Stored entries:

------------

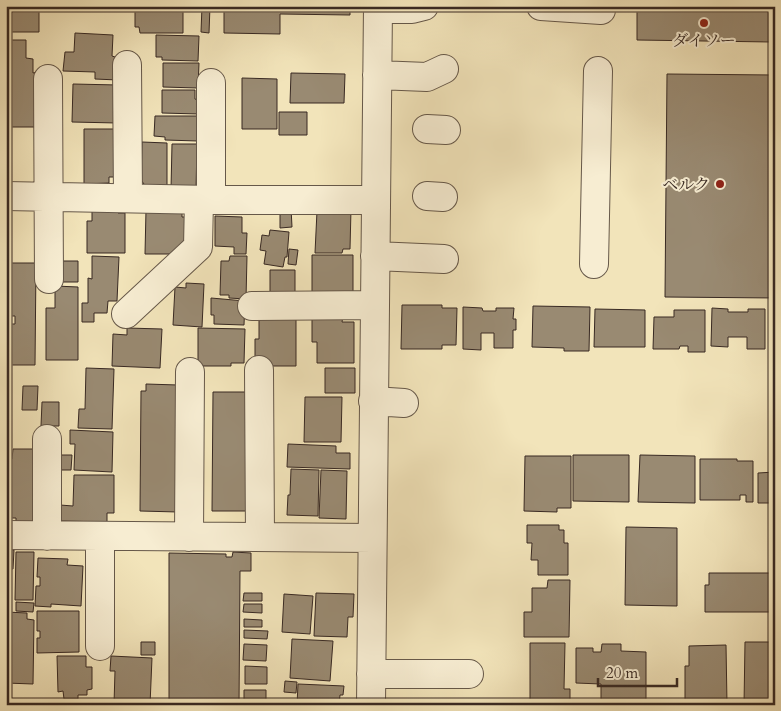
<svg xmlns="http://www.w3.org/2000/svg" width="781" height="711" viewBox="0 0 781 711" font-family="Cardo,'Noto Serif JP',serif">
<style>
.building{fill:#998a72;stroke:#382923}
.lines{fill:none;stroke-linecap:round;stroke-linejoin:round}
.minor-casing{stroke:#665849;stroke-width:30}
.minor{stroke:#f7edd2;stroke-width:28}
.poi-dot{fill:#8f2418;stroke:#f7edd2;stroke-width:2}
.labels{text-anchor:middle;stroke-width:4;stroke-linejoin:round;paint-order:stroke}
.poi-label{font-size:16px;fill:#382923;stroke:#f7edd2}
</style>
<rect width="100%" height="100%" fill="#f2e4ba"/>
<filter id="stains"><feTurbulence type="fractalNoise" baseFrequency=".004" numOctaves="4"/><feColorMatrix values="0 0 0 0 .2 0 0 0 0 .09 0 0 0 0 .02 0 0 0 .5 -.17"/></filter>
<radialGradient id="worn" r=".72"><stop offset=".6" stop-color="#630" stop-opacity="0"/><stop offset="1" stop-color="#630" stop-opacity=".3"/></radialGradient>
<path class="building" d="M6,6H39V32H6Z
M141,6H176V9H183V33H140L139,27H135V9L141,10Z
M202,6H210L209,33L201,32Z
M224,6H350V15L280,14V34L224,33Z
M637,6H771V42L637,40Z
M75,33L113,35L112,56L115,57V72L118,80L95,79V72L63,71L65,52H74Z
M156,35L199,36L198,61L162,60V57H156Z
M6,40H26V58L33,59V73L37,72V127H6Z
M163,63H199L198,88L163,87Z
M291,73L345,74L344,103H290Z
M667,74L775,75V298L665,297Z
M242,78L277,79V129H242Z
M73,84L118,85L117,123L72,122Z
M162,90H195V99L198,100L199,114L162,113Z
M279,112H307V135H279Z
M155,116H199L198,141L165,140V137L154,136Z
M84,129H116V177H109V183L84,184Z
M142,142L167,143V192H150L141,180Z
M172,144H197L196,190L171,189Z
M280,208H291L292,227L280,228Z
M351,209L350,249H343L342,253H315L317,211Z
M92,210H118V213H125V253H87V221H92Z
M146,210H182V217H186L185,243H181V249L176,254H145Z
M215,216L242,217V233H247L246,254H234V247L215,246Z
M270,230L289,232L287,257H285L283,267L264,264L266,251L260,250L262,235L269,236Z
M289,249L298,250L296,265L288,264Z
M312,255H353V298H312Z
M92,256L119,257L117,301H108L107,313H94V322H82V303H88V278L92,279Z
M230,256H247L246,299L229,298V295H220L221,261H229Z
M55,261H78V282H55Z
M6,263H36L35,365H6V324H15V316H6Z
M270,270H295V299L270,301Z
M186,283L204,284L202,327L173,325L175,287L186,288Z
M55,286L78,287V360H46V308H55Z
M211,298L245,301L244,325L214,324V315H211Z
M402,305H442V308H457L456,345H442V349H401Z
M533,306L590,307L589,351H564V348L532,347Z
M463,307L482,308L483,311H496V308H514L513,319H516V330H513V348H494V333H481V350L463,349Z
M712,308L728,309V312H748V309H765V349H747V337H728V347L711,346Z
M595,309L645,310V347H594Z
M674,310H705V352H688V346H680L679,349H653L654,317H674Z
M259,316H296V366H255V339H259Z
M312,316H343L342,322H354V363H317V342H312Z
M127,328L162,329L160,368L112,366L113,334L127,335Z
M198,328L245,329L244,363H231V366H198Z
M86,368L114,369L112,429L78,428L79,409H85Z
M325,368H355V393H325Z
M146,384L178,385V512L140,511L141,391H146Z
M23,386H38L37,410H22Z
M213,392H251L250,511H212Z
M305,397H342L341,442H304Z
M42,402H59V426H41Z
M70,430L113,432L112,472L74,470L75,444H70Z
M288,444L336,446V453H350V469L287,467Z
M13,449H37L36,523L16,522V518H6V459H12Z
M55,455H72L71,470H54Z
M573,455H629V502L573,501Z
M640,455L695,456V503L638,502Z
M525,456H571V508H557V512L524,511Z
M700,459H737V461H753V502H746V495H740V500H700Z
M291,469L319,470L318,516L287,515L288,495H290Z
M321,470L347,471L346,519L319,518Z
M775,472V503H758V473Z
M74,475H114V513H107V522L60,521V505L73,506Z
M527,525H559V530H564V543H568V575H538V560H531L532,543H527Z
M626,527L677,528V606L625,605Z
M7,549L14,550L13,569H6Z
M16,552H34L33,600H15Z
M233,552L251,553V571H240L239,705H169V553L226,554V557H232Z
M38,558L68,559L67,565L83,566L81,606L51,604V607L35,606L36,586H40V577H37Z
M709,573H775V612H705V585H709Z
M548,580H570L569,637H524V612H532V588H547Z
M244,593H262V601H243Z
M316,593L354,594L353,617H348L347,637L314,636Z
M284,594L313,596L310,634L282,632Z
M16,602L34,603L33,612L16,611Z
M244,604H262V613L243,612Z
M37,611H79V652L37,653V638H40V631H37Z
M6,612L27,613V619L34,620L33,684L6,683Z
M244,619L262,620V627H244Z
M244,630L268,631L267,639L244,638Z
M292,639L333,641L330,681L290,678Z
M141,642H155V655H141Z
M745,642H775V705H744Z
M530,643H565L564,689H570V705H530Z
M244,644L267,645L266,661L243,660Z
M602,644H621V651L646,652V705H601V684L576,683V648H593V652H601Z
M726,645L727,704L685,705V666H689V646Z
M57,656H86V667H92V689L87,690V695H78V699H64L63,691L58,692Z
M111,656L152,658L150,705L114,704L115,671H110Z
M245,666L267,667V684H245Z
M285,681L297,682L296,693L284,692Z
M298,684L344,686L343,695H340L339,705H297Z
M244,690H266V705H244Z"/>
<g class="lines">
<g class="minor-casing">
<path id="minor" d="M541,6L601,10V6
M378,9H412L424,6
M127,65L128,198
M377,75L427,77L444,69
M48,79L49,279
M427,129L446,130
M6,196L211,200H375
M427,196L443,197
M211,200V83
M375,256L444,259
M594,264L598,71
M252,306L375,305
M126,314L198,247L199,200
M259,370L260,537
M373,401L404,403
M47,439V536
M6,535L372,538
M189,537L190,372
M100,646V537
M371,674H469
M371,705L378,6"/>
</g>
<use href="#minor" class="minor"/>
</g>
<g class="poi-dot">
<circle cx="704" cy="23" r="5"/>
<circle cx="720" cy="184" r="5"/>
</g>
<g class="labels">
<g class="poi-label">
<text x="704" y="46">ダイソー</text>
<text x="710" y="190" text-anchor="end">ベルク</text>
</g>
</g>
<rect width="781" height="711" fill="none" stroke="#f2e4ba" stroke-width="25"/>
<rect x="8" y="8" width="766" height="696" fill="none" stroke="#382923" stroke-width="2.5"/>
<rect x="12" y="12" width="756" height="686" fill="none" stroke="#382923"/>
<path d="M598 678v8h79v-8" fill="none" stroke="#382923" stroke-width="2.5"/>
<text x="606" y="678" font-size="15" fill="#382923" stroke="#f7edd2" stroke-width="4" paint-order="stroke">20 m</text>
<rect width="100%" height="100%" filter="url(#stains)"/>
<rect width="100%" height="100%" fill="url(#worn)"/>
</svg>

------------

▶ **Work instruction**
Each entry is to be given again exactly as it stands, with its pictures removed.

▶ **Solution for this task**
<svg xmlns="http://www.w3.org/2000/svg" width="781" height="711" viewBox="0 0 781 711" font-family="Cardo,'Noto Serif JP',serif">
<style>
.building{fill:#998a72;stroke:#382923}
.lines{fill:none;stroke-linecap:round;stroke-linejoin:round}
.minor-casing{stroke:#665849;stroke-width:30}
.minor{stroke:#f7edd2;stroke-width:28}
.poi-dot{fill:#8f2418;stroke:#f7edd2;stroke-width:2}
.labels{text-anchor:middle;stroke-width:4;stroke-linejoin:round;paint-order:stroke}
.poi-label{font-size:16px;fill:#382923;stroke:#f7edd2}
</style>
<rect width="100%" height="100%" fill="#f2e4ba"/>
<filter id="stains"><feTurbulence type="fractalNoise" baseFrequency=".004" numOctaves="4"/><feColorMatrix values="0 0 0 0 .2 0 0 0 0 .09 0 0 0 0 .02 0 0 0 .5 -.17"/></filter>
<radialGradient id="worn" r=".72"><stop offset=".6" stop-color="#630" stop-opacity="0"/><stop offset="1" stop-color="#630" stop-opacity=".3"/></radialGradient>
<path class="building" d="M6,6H39V32H6Z
M141,6H176V9H183V33H140L139,27H135V9L141,10Z
M202,6H210L209,33L201,32Z
M224,6H350V15L280,14V34L224,33Z
M637,6H771V42L637,40Z
M75,33L113,35L112,56L115,57V72L118,80L95,79V72L63,71L65,52H74Z
M156,35L199,36L198,61L162,60V57H156Z
M6,40H26V58L33,59V73L37,72V127H6Z
M163,63H199L198,88L163,87Z
M291,73L345,74L344,103H290Z
M667,74L775,75V298L665,297Z
M242,78L277,79V129H242Z
M73,84L118,85L117,123L72,122Z
M162,90H195V99L198,100L199,114L162,113Z
M279,112H307V135H279Z
M155,116H199L198,141L165,140V137L154,136Z
M84,129H116V177H109V183L84,184Z
M142,142L167,143V192H150L141,180Z
M172,144H197L196,190L171,189Z
M280,208H291L292,227L280,228Z
M351,209L350,249H343L342,253H315L317,211Z
M92,210H118V213H125V253H87V221H92Z
M146,210H182V217H186L185,243H181V249L176,254H145Z
M215,216L242,217V233H247L246,254H234V247L215,246Z
M270,230L289,232L287,257H285L283,267L264,264L266,251L260,250L262,235L269,236Z
M289,249L298,250L296,265L288,264Z
M312,255H353V298H312Z
M92,256L119,257L117,301H108L107,313H94V322H82V303H88V278L92,279Z
M230,256H247L246,299L229,298V295H220L221,261H229Z
M55,261H78V282H55Z
M6,263H36L35,365H6V324H15V316H6Z
M270,270H295V299L270,301Z
M186,283L204,284L202,327L173,325L175,287L186,288Z
M55,286L78,287V360H46V308H55Z
M211,298L245,301L244,325L214,324V315H211Z
M402,305H442V308H457L456,345H442V349H401Z
M533,306L590,307L589,351H564V348L532,347Z
M463,307L482,308L483,311H496V308H514L513,319H516V330H513V348H494V333H481V350L463,349Z
M712,308L728,309V312H748V309H765V349H747V337H728V347L711,346Z
M595,309L645,310V347H594Z
M674,310H705V352H688V346H680L679,349H653L654,317H674Z
M259,316H296V366H255V339H259Z
M312,316H343L342,322H354V363H317V342H312Z
M127,328L162,329L160,368L112,366L113,334L127,335Z
M198,328L245,329L244,363H231V366H198Z
M86,368L114,369L112,429L78,428L79,409H85Z
M325,368H355V393H325Z
M146,384L178,385V512L140,511L141,391H146Z
M23,386H38L37,410H22Z
M213,392H251L250,511H212Z
M305,397H342L341,442H304Z
M42,402H59V426H41Z
M70,430L113,432L112,472L74,470L75,444H70Z
M288,444L336,446V453H350V469L287,467Z
M13,449H37L36,523L16,522V518H6V459H12Z
M55,455H72L71,470H54Z
M573,455H629V502L573,501Z
M640,455L695,456V503L638,502Z
M525,456H571V508H557V512L524,511Z
M700,459H737V461H753V502H746V495H740V500H700Z
M291,469L319,470L318,516L287,515L288,495H290Z
M321,470L347,471L346,519L319,518Z
M775,472V503H758V473Z
M74,475H114V513H107V522L60,521V505L73,506Z
M527,525H559V530H564V543H568V575H538V560H531L532,543H527Z
M626,527L677,528V606L625,605Z
M7,549L14,550L13,569H6Z
M16,552H34L33,600H15Z
M233,552L251,553V571H240L239,705H169V553L226,554V557H232Z
M38,558L68,559L67,565L83,566L81,606L51,604V607L35,606L36,586H40V577H37Z
M709,573H775V612H705V585H709Z
M548,580H570L569,637H524V612H532V588H547Z
M244,593H262V601H243Z
M316,593L354,594L353,617H348L347,637L314,636Z
M284,594L313,596L310,634L282,632Z
M16,602L34,603L33,612L16,611Z
M244,604H262V613L243,612Z
M37,611H79V652L37,653V638H40V631H37Z
M6,612L27,613V619L34,620L33,684L6,683Z
M244,619L262,620V627H244Z
M244,630L268,631L267,639L244,638Z
M292,639L333,641L330,681L290,678Z
M141,642H155V655H141Z
M745,642H775V705H744Z
M530,643H565L564,689H570V705H530Z
M244,644L267,645L266,661L243,660Z
M602,644H621V651L646,652V705H601V684L576,683V648H593V652H601Z
M726,645L727,704L685,705V666H689V646Z
M57,656H86V667H92V689L87,690V695H78V699H64L63,691L58,692Z
M111,656L152,658L150,705L114,704L115,671H110Z
M245,666L267,667V684H245Z
M285,681L297,682L296,693L284,692Z
M298,684L344,686L343,695H340L339,705H297Z
M244,690H266V705H244Z"/>
<g class="lines">
<g class="minor-casing">
<path id="minor" d="M541,6L601,10V6
M378,9H412L424,6
M127,65L128,198
M377,75L427,77L444,69
M48,79L49,279
M427,129L446,130
M6,196L211,200H375
M427,196L443,197
M211,200V83
M375,256L444,259
M594,264L598,71
M252,306L375,305
M126,314L198,247L199,200
M259,370L260,537
M373,401L404,403
M47,439V536
M6,535L372,538
M189,537L190,372
M100,646V537
M371,674H469
M371,705L378,6"/>
</g>
<use href="#minor" class="minor"/>
</g>
<g class="poi-dot">
<circle cx="704" cy="23" r="5"/>
<circle cx="720" cy="184" r="5"/>
</g>
<g class="labels">
<g class="poi-label">
<text x="704" y="46">ダイソー</text>
<text x="710" y="190" text-anchor="end">ベルク</text>
</g>
</g>
<rect width="781" height="711" fill="none" stroke="#f2e4ba" stroke-width="25"/>
<rect x="8" y="8" width="766" height="696" fill="none" stroke="#382923" stroke-width="2.5"/>
<rect x="12" y="12" width="756" height="686" fill="none" stroke="#382923"/>
<path d="M598 678v8h79v-8" fill="none" stroke="#382923" stroke-width="2.5"/>
<text x="606" y="678" font-size="15" fill="#382923" stroke="#f7edd2" stroke-width="4" paint-order="stroke">20 m</text>
<rect width="100%" height="100%" filter="url(#stains)"/>
<rect width="100%" height="100%" fill="url(#worn)"/>
</svg>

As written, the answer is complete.